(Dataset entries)

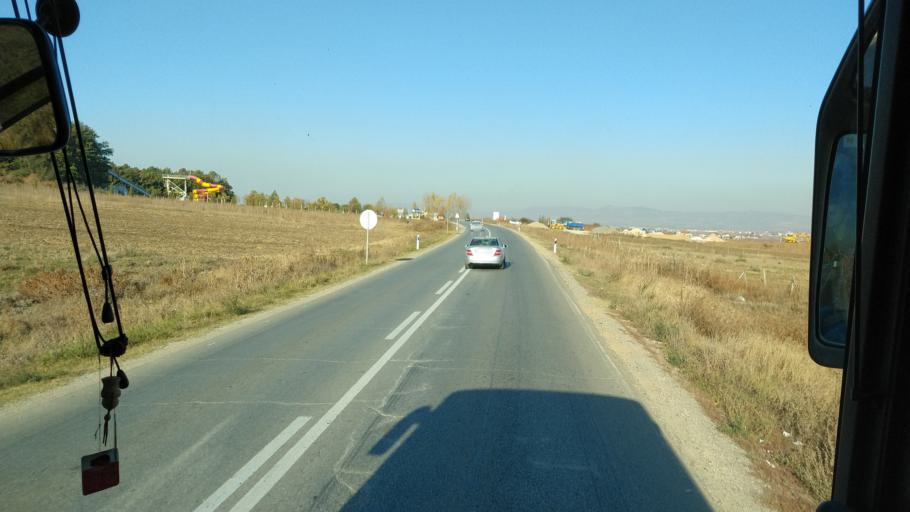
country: XK
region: Pristina
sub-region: Lipjan
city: Lipljan
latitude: 42.4982
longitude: 21.1066
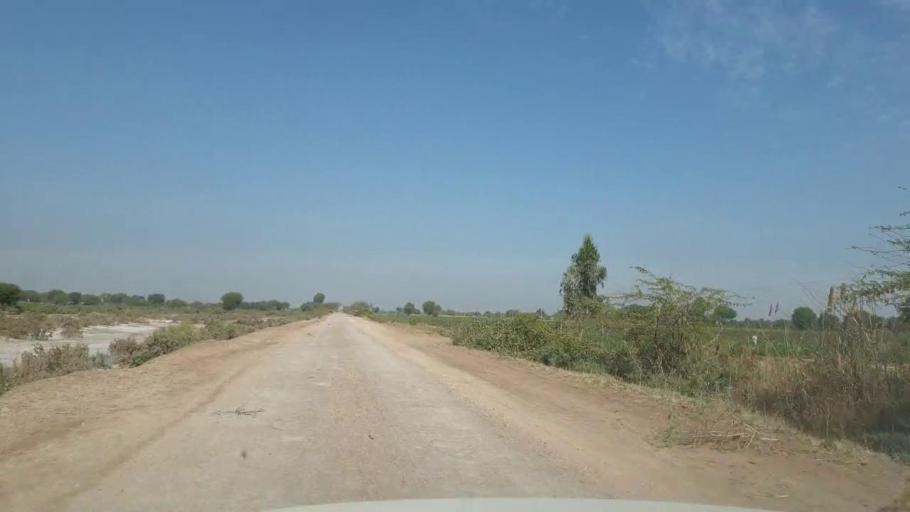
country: PK
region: Sindh
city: Pithoro
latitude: 25.5806
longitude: 69.2010
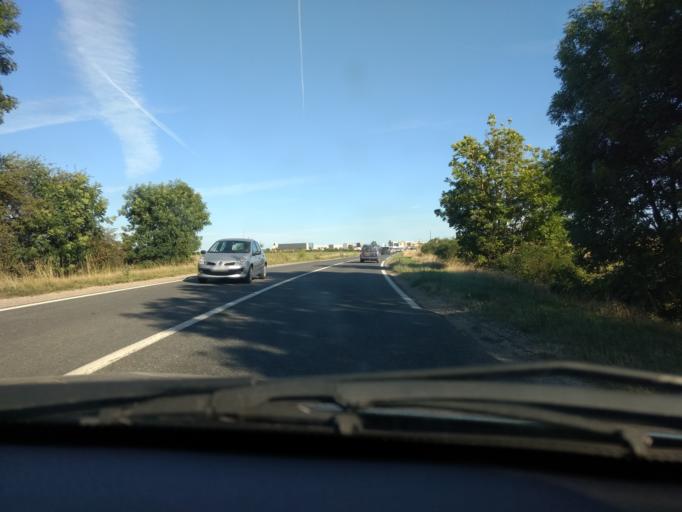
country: FR
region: Midi-Pyrenees
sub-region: Departement de l'Aveyron
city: Druelle
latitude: 44.3816
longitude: 2.5321
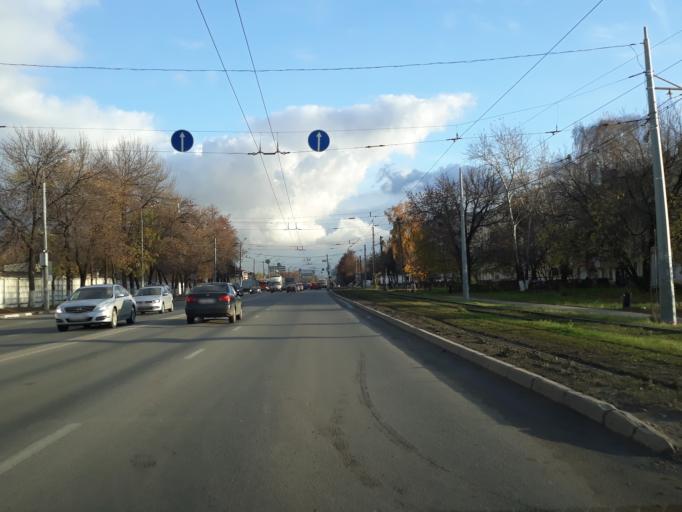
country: RU
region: Nizjnij Novgorod
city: Neklyudovo
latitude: 56.3428
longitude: 43.8760
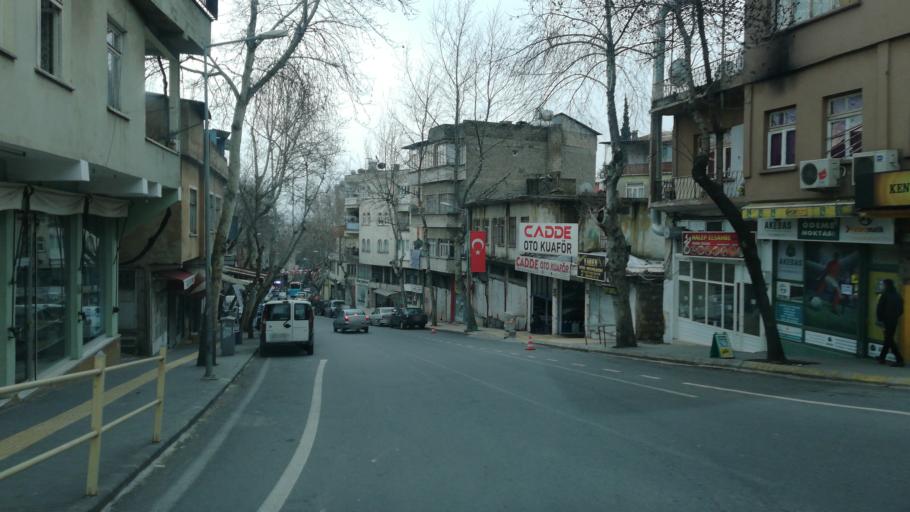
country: TR
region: Kahramanmaras
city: Kahramanmaras
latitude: 37.5899
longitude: 36.9269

=== AIM OF THE EXERCISE ===
Write out all of the lines above without changing anything, but leave the pictures out of your answer.

=== TASK ANSWER ===
country: XK
region: Pristina
sub-region: Lipjan
city: Lipljan
latitude: 42.4982
longitude: 21.1066
country: PK
region: Sindh
city: Pithoro
latitude: 25.5806
longitude: 69.2010
country: FR
region: Midi-Pyrenees
sub-region: Departement de l'Aveyron
city: Druelle
latitude: 44.3816
longitude: 2.5321
country: RU
region: Nizjnij Novgorod
city: Neklyudovo
latitude: 56.3428
longitude: 43.8760
country: TR
region: Kahramanmaras
city: Kahramanmaras
latitude: 37.5899
longitude: 36.9269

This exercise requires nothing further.